Raw data:
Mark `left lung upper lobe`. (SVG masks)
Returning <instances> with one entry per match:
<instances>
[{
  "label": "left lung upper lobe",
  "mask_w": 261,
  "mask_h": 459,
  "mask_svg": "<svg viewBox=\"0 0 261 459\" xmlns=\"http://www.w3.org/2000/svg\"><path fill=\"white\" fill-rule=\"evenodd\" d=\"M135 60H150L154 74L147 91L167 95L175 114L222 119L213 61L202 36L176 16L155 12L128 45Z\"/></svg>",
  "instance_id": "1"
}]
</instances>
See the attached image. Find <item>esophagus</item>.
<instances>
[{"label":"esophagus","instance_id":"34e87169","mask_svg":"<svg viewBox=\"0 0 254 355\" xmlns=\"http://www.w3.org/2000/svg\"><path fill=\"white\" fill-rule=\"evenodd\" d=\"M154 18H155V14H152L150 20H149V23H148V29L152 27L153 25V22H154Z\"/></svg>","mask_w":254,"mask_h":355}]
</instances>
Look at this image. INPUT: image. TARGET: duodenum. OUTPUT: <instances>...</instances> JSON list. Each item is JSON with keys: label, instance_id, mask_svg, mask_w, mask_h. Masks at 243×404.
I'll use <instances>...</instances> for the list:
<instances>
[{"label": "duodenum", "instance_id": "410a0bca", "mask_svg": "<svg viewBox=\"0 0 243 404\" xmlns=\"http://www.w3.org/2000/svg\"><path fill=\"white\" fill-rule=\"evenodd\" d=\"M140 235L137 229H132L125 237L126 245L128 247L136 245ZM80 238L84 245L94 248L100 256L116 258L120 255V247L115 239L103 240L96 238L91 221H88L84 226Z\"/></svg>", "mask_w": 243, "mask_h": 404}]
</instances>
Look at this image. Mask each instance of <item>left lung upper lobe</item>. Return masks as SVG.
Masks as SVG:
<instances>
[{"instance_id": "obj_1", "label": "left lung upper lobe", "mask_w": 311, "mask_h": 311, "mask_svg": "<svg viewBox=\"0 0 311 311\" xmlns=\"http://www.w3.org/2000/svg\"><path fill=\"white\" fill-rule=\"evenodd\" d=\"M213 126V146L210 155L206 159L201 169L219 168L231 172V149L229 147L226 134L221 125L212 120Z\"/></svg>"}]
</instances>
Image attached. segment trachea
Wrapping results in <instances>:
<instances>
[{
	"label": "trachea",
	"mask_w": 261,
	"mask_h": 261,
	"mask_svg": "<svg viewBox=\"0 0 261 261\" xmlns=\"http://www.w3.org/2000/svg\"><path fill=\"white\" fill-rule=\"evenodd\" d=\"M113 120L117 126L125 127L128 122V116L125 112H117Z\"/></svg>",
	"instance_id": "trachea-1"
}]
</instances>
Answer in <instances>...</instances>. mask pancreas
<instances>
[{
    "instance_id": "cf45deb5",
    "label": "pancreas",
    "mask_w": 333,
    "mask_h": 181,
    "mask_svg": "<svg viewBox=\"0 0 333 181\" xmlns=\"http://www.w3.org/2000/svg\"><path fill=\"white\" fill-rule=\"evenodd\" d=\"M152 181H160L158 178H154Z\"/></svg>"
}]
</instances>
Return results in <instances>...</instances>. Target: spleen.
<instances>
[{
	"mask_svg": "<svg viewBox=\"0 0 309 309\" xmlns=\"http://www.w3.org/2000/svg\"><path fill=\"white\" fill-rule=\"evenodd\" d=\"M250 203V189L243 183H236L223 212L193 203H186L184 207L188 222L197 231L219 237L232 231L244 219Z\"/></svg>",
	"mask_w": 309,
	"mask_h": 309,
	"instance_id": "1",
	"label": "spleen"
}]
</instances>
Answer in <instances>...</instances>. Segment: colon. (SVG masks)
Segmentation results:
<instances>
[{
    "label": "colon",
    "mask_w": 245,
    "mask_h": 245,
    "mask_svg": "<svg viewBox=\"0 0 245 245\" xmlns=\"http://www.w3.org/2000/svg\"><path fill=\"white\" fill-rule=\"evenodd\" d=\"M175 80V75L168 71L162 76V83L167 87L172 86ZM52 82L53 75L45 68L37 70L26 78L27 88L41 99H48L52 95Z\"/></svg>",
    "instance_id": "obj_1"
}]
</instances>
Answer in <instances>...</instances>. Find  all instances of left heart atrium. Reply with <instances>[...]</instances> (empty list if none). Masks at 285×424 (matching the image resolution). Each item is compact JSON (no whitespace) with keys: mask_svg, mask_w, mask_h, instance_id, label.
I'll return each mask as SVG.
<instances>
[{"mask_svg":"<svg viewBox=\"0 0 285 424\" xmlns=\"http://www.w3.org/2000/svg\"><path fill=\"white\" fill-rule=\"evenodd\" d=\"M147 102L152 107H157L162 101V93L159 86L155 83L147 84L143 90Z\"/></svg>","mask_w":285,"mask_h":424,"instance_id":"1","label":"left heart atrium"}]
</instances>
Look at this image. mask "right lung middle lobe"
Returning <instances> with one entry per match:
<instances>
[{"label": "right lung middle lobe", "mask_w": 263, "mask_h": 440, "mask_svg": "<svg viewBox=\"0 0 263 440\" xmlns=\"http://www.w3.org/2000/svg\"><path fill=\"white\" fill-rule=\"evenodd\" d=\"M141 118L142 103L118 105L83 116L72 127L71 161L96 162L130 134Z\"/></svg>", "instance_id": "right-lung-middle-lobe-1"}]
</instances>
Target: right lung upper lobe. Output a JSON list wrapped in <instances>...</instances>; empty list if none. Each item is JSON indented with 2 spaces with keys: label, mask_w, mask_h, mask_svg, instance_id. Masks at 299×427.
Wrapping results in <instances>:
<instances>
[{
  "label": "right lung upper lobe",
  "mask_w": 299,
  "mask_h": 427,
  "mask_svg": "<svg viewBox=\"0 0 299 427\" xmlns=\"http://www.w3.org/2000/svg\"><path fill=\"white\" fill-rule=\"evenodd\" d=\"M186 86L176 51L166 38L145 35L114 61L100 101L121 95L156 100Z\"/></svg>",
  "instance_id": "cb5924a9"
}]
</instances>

Written exercise:
Count the lines in the records above that contain the string "pancreas", treating uppercase and lowercase as distinct. Reply with the number only.

Task output:
2